The genius is John Rothstein, an iconic author who created a famous character, Jimmy Gold, but who hasn’t published a book for decades. Morris Bellamy is livid, not just because Rothstein has stopped providing books, but because the nonconformist Jimmy Gold has sold out for a career in advertising. Morris kills Rothstein and empties his safe of cash, yes, but the real treasure is a trove of notebooks containing at least one more Gold novel.

Morris hides the money and the notebooks, and then he is locked away for another crime. Decades later, a boy named Pete Saubers finds the treasure, and now it is Pete and his family that Bill Hodges, Holly Gibney, and Jerome Robinson must rescue from the ever-more deranged and vengeful Morris when he’s released from prison after thirty-five years. – via Goodreads

Oh my goodness! I somehow managed to publish Mr Mercedes and then End of Watch, but forgot this one in between! That is awful!

You know, I liked Mr Mercedes well enough, and was interested to see how the story would continue, and I must say, I liked this even more than the first. Not because the first wasn’t good, it was, but this one just worked more for me, I don’t know. I really liked the concept. Brady Hartsfield is, without a doubt, the stronger villain, and I am hoping he will make his return in End of Watch, but Morris was a solid bad dude, and I really liked Pete.

Finders Keepers starts the story off way back in the day with a crazy murder, and progresses to a modern day time.
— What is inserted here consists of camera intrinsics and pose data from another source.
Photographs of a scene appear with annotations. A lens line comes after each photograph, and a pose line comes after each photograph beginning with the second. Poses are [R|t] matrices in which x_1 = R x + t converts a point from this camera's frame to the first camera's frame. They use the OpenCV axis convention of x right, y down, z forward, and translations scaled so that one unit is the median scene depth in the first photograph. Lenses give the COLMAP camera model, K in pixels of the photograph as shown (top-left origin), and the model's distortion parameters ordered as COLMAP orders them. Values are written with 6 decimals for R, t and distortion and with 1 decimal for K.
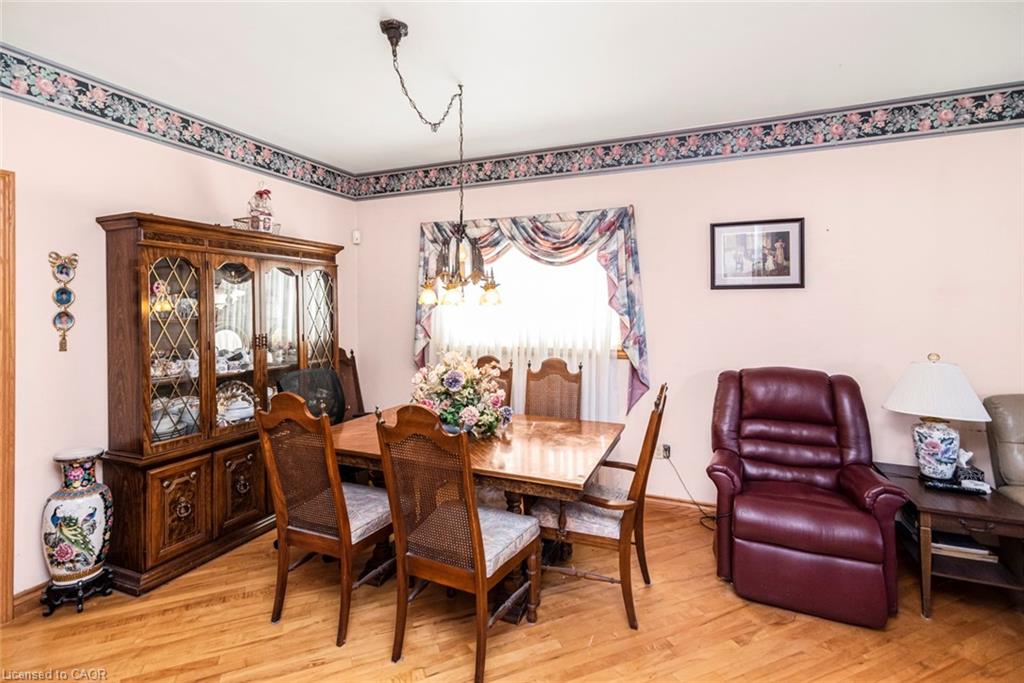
lens RADIAL K [[473.8, 0, 511.5], [0, 473.8, 302.8], [0, 0, 1]] dist [0.002961, 0.000018]
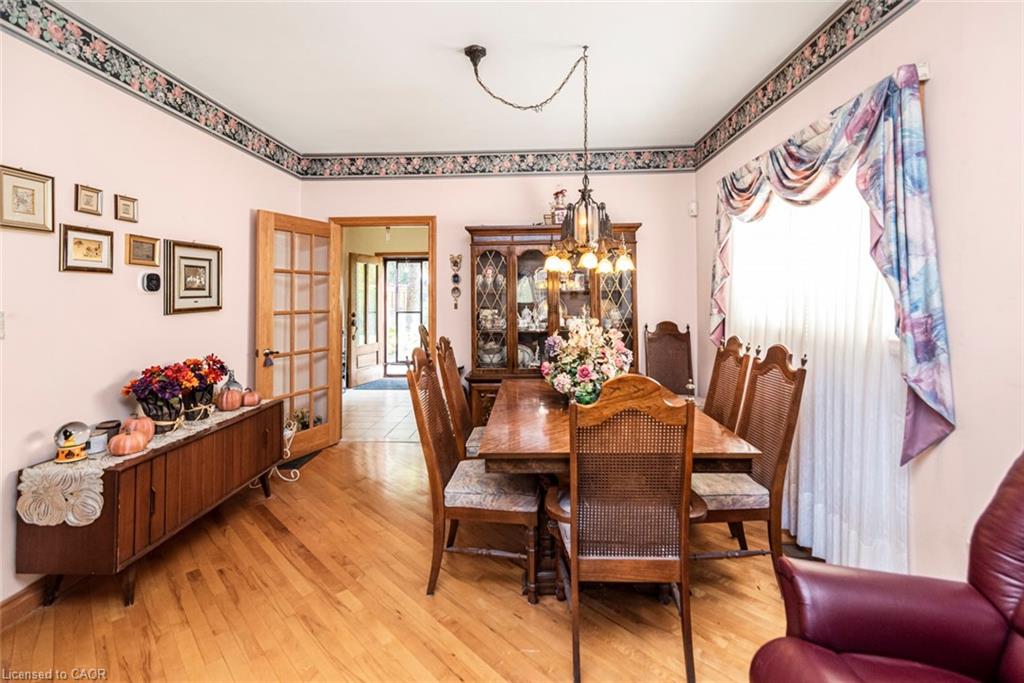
lens RADIAL K [[477.9, 0, 512.8], [0, 477.9, 287.4], [0, 0, 1]] dist [0.017066, 0.000170]
pose [[0.351416, -0.023136, -0.935933, 0.583035], [0.021626, 0.999628, -0.016590, 0.037810], [0.935970, -0.014411, 0.351786, 0.392691]]
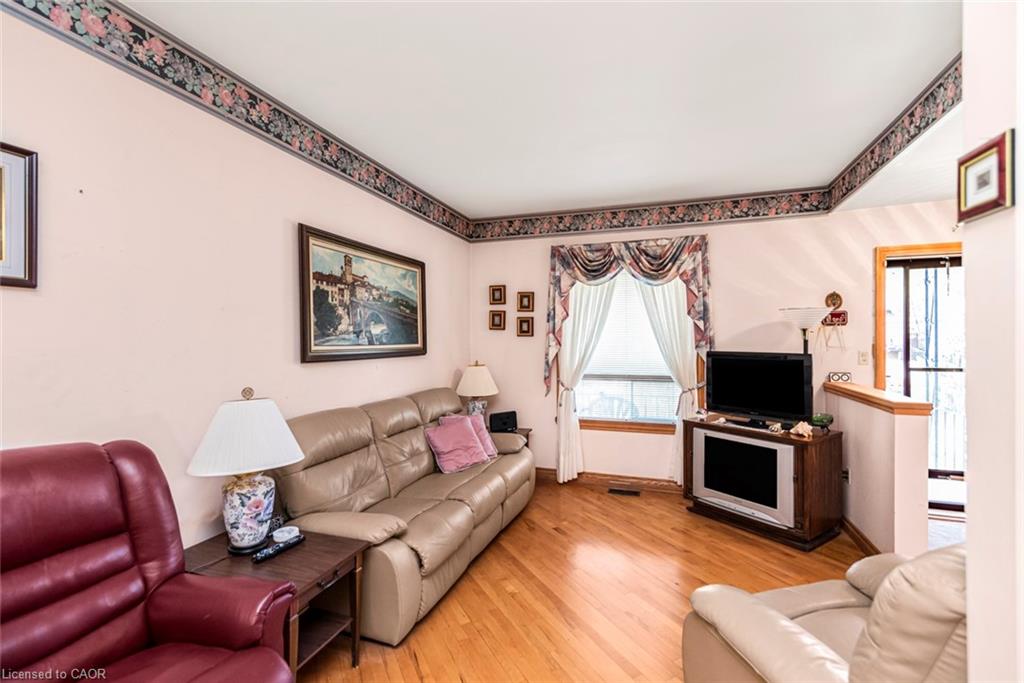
lens RADIAL K [[461.4, 0, 510.6], [0, 461.4, 340.4], [0, 0, 1]] dist [0.014698, -0.000143]
pose [[-0.072320, 0.002852, 0.997377, 0.061610], [-0.009418, 0.999949, -0.003542, 0.020060], [-0.997337, -0.009650, -0.072290, 0.452214]]
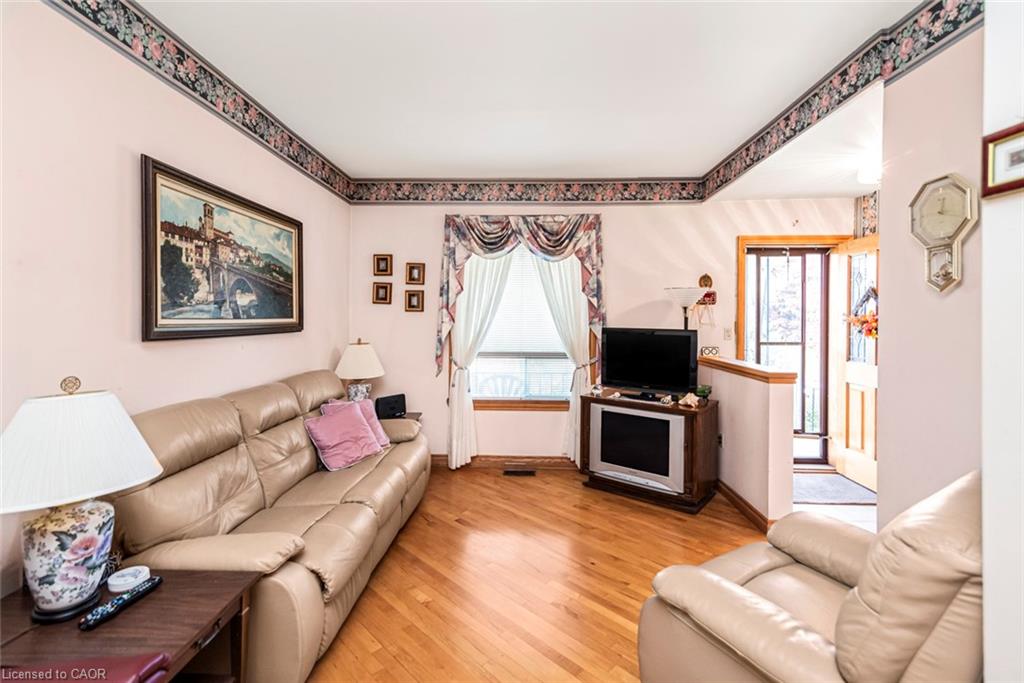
lens RADIAL K [[472.1, 0, 510.4], [0, 472.1, 315.5], [0, 0, 1]] dist [0.014684, -0.001113]
pose [[-0.362115, 0.006743, 0.932109, 0.136537], [-0.015579, 0.999790, -0.013284, 0.026489], [-0.932003, -0.019332, -0.361934, 0.530633]]
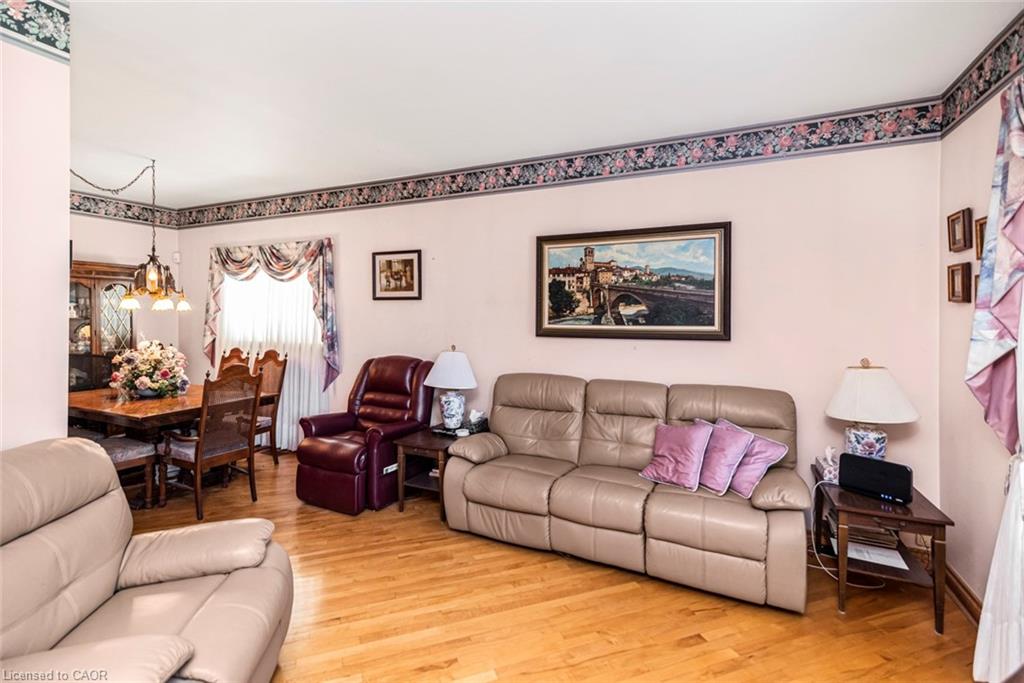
lens RADIAL K [[472.1, 0, 510.4], [0, 472.1, 315.5], [0, 0, 1]] dist [0.014684, -0.001113]
pose [[0.999020, 0.005627, -0.043898, 0.822990], [-0.004956, 0.999869, 0.015377, -0.006169], [0.043979, -0.015144, 0.998918, -0.336546]]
It takes about a hundred or so pages before Bill and Holly make their appearance, but this doesn’t detract from the book. As is typical Stephen King, you get drawn in by the characters you are reading about, and it just works so well. Naturally he blends it seamlessly from the story told into Bill’s connection, and it works.

It’s great to see characters such as Jerome and Holly returning, and to see how well the two books tie into each other. They feel like they gel well, so that is good. Not like trying to tell stories without remembering that they are all linked together, and I like that, though King is the master of world building.

I thoroughly enjoyed this one, and I am looking forward to seeing how King closes off this trilogy. I can highly recommend these ones, especially for someone who wants to give King a shot. They are different from his usual works in that these are more detective mystery novel type deals as opposed to horror and drama, but they work and are good.